(Extracted records)
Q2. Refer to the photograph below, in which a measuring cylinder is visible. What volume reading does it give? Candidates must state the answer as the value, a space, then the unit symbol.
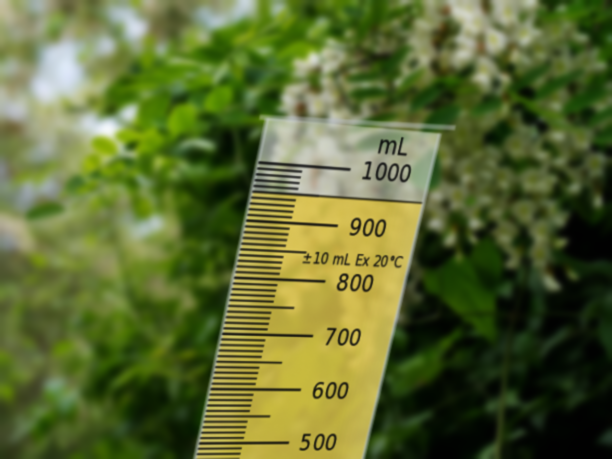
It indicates 950 mL
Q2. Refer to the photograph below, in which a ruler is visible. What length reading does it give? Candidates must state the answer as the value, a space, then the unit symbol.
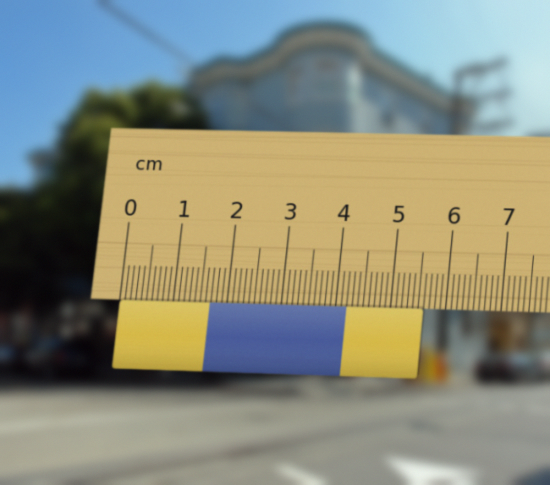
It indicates 5.6 cm
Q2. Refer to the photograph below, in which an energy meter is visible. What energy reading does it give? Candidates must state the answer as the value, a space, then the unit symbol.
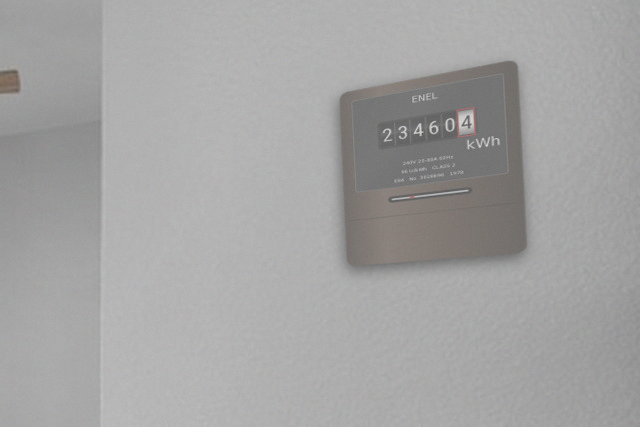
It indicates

» **EXERCISE BRIEF**
Retype all of the material above word for word, leaving the pictures out.

» **EXPECTED ANSWER**
Q2. Refer to the photograph below, in which a measuring cylinder is visible. What volume reading does it give? Candidates must state the answer as the value, a space, then the unit symbol.
It indicates 950 mL
Q2. Refer to the photograph below, in which a ruler is visible. What length reading does it give? Candidates must state the answer as the value, a space, then the unit symbol.
It indicates 5.6 cm
Q2. Refer to the photograph below, in which an energy meter is visible. What energy reading does it give? Candidates must state the answer as the value, a space, then the unit symbol.
It indicates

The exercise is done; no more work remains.